Het werk van Riki Mijling neemt in de traditie van het constructivisme een erg vernieuwende plek in. Hoewel ook bij haar het uitgangspunt de universele taal van de vorm is, heeft haar werk een fundamenteel diepere gelaagdheid die men vaak al voelt van bij de eerste aanblik. In haar werk gebruikt Mijling de kracht van de omgeving en de waarnemer op alle mogelijke manieren. In de eerste plaats doet ze dit door de leegte deel te laten zijn van het geheel. Openingen en tussenruimtes horen bij de constructie. Daarnaast laat ze het ook toe om haar werk telkens weer anders te positioneren: horizontaal of verticaal, tegen elkaar of uit elkaar, de kunstenares laat het los. De waarnemer beslist mee over de constructie. Bij haar tweedelige sculpturen wordt die vrijheid zelfs erg ingrijpend. Sommige sculpturen kunnen op zoveel manieren worden samengesteld, dat het ongetrainde oog niet eens ziet dat het telkens om hetzelfde werk gaat. Die participatie door het publiek haalt voor een stuk het ego uit het werk. Deels gaat het dan ook over loslaten, een principe dat zich ook manifesteert in de materiaalkeuze. Haar (wand)sculpturen zijn steevast gemaakt uit blank staal dat nadien wordt geoxideerd. Sommige werken zijn gebrand en krijgen een erg levendige zwarte patine door snelle oxidatie, terwijl de roestkleurige werken ontstaan door trage inwerking van de zuurstof uit de omgeving.

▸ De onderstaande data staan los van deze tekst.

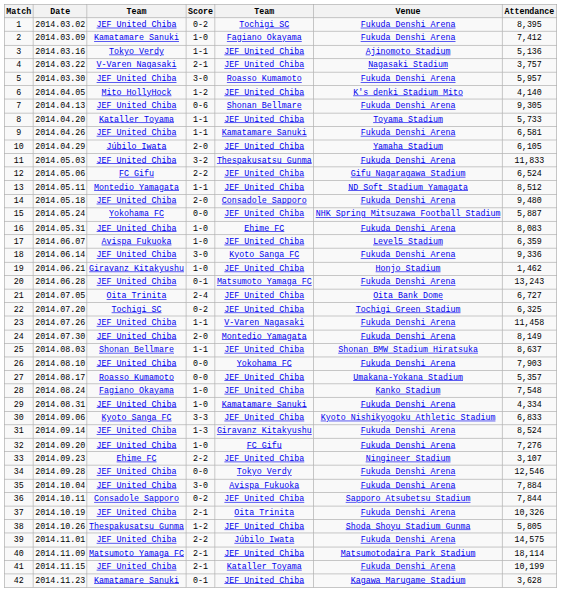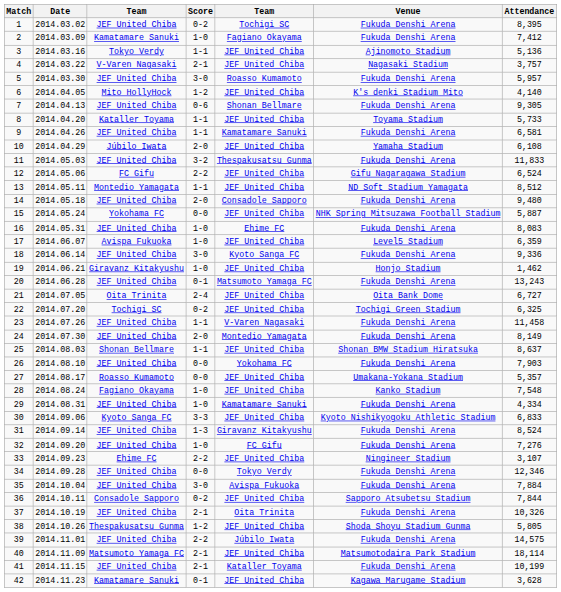10 | Attendance: 6,105 -> 6,108
34 | Attendance: 12,546 -> 12,346
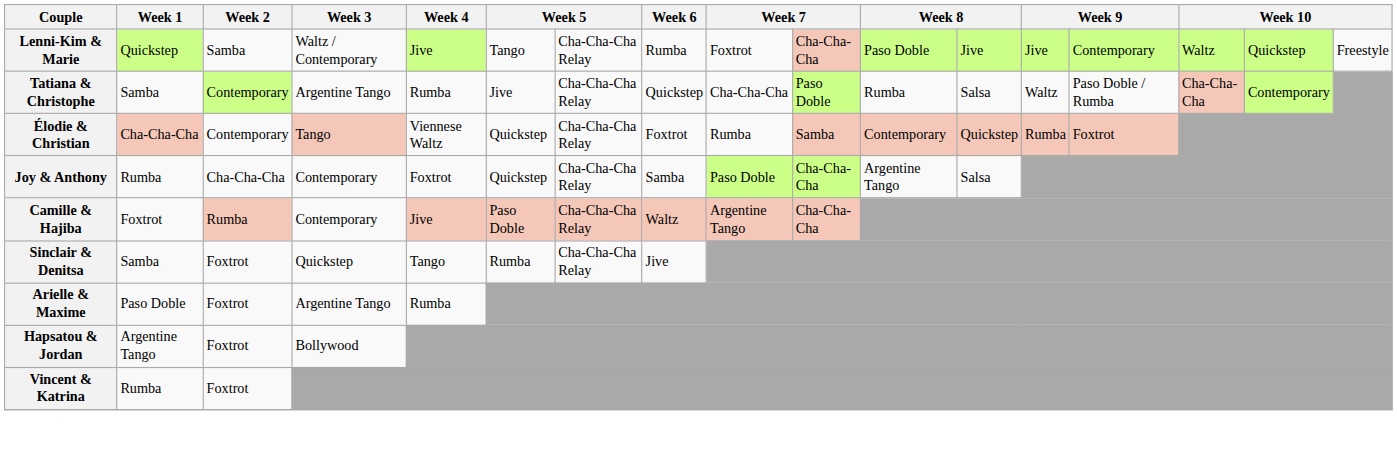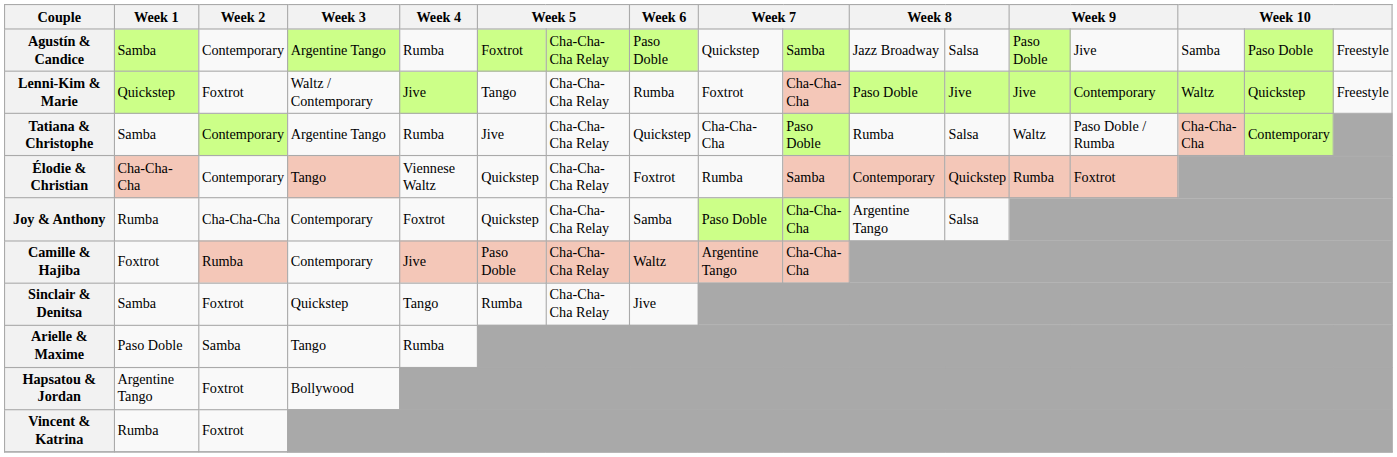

Met al die elementen onderscheid de kunstenares zich sterk van de tweede generatie geometrisch abstracte kunstenaars. Omgeving, natuur en zelfs de waarnemer werken rechtstreeks in op het werk. Het werk krijgt een aardse component die het in zekere zin weer terugbrengt bij de boom van Mondriaan. De kunst van Riki Mijling integreert zich in alle plekken waar ook de mens zich beweegt en het is veranderlijk in de tijd. Het licht, de ruimte, de waarnemer en zelfs het weer hebben een even grote hand in het werk als Riki Mijling zelf.